ALTERNATIVE APPROACH
P3 Perception and Reality
1: P3s equal privatization
2: Private sector profits come at the expense of services
3: P3s cost more (government can borrow money cheaper)
4: Private bankruptcy leaves taxpayers on the hook
5: Quality of service will decline under the P3 model
6: P3s allow government to avoid debt (off-balance sheet)
7: P3s are shrouded in secrecy, lack transparency and accountability
8: Government loses control over services in a P3
9: P3s lead to public sector job losses
10: Longer and more complicated bidding process increases project costs
1: P3s equal privatization
- The Public Sector owns the asset (building, roadway, bridge etc.) and controls the services through a performance based agreement.
- The public sector sets high quality agreement standards and the private sector gets paid only for services that meet those standards.
2: Private sector profits come at the expense of services
- In all forms of procurement, the private sector makes a profit – and pays taxes on that profit.

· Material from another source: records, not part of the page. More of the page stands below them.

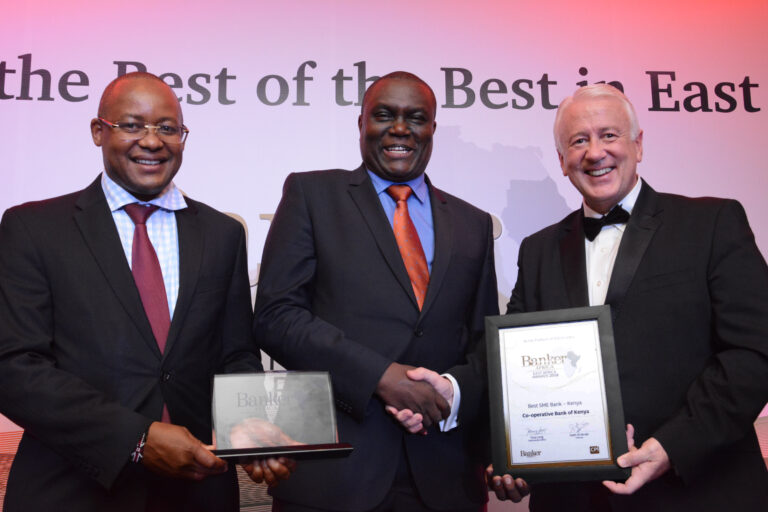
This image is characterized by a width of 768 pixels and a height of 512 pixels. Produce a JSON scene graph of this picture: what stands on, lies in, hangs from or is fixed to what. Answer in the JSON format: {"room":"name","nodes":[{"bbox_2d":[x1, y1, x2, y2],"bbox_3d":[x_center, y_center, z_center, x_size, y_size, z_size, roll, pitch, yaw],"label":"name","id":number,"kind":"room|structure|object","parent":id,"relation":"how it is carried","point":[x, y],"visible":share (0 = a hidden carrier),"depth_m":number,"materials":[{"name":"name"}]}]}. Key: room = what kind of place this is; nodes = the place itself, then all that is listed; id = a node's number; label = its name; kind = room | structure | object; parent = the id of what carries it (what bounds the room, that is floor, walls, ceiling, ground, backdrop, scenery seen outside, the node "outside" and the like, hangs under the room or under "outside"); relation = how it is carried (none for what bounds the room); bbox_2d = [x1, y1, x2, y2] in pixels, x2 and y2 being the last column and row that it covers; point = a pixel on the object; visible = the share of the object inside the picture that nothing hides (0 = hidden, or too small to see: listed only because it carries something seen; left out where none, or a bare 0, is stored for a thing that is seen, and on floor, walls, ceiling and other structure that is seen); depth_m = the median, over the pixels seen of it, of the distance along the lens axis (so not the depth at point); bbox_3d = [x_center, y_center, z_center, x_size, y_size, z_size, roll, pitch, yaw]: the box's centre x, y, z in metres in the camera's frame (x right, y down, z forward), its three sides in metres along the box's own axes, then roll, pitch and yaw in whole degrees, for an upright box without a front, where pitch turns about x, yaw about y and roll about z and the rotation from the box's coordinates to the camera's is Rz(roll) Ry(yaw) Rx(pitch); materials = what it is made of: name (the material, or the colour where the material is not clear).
{"room":"event hall","nodes":[
{"label":"event hall","id":0,"kind":"room"},
{"bbox_2d":[1,0,767,511],"bbox_3d":[0.025,0.064,2.731,5.854,2.740,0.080,0,-9,-5],"label":"backdrop banner","id":1,"kind":"structure","parent":0,"point":[480,141],"depth_m":2.76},
{"label":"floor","id":2,"kind":"structure","parent":0,"visible":0},
{"bbox_2d":[0,71,297,509],"bbox_3d":[-0.584,0.366,1.700,0.605,1.620,0.686,0,-9,-5],"label":"man","id":3,"kind":"object","parent":2,"relation":"on","point":[102,290],"visible":0.98,"depth_m":1.58},
{"bbox_2d":[208,370,355,462],"bbox_3d":[-0.231,0.344,1.520,0.319,0.180,0.164,0,-9,-5],"label":"glass award","id":4,"kind":"object","parent":3,"relation":"in","point":[313,447],"visible":0.97,"depth_m":1.52,"materials":[{"name":"clear glass"}]},
{"bbox_2d":[250,72,498,511],"bbox_3d":[-0.013,0.364,1.956,0.659,1.778,0.633,0,-9,-5],"label":"man","id":5,"kind":"object","parent":2,"relation":"on","point":[370,185],"visible":0.97,"depth_m":1.84},
{"bbox_2d":[484,83,767,511],"bbox_3d":[0.659,0.387,1.914,0.579,1.693,0.770,4,-10,-28],"label":"man","id":6,"kind":"object","parent":2,"relation":"on","point":[644,451],"visible":0.92,"depth_m":1.72},
{"bbox_2d":[484,305,629,485],"bbox_3d":[0.394,0.323,1.627,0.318,0.381,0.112,-3,-9,16],"label":"framed certificate","id":7,"kind":"object","parent":6,"relation":"in","point":[502,436],"visible":0.99,"depth_m":1.61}
]}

- With a performance based agreement, government has even greater control over the quality of services delivered.
- The private partner gets paid for the delivery of services – if services are not delivered then the partner does not get paid.
3: P3s cost more (government can borrow money cheaper)
- Not all projects are suitable for P3s, but for those that are, Canadian evidence (2004 onwards) shows that the total cost of P3s is less than the total cost of traditional projects. A project that is on time and on budget offsets any lower cost of government finance.
- P3s can reduce lifecycle costs and improve quality.
- Private partner assumes the risk of cost overruns – not the taxpayer.
4: Private bankruptcy leaves taxpayers on the hook
- If the private partner doesn’t perform then the financial firms will step in and find qualified resources to complete the project.
- The involvement of private finance imposes a greater discipline on the process and provides a greater level of financial oversight.
5: Quality of service will decline under the P3 model
- Programs and services delivered through a P3 model must maintain provincial standards and guidelines.
- Private partners will be financially penalized if services don’t meet specified performance standards.
- Government has more control over the quality of services through performance-based agreementss and can enforce provisions of the agreement dealing with quality control.
6: P3s allow government to avoid debt (off-balance sheet)
- While this may have been a practice in the past for some jurisdictions – it is widely recognized that the practice has since been abandoned.
- Canadian P3 projects today are recognized on government balance sheets.
7: P3s are shrouded in secrecy, lack transparency and accountability
- In Canada, P3s are among the most transparent procurement processes – far more transparent than traditional procurement.
- SaskBuilds will follow national best practice by publicly releasing P3 project documents including: reports from the expert independent Fairness Advisors, the final project agreement with the private partner (with commercially confidential information removed), and a value for money report that summarizes the results of the competitive procurement process once procurement is complete.
- The private partner is held accountable to government through a performance-based agreement.
8: Government loses control over services in a P3
- Programs and services delivered through a P3 model must maintain provincial standards and guidelines.
- Government retains policy and legislative power to regulate the provision of services.
- Private partners will be financially penalized if services don’t meet specified performance standards.
- Government has more control over the quality of services through performance-based agreements and can enforce provisions of the agreement dealing with quality control.
9: P3s lead to public sector job losses
- P3 agreements work within the labour laws of the province and existing collective agreements and this is a factor in decision-making.
- Across Canada, any changes in staffing levels are generally consistent with labour agreements and can occur through attrition, investments in training and skill diversification.
10: Longer and more complicated bidding process increases project costs
- Time and resources invested at the front-end are paid off over the lifecycle of the project by delivering the project on time and on budget.
- Due diligence is done upfront by thinking about what is needed over the long-term as well as assessing the risks and developing appropriate mitigation strategies.
- Standardized procurement documents reduce the time and resources required for both the public and private sector.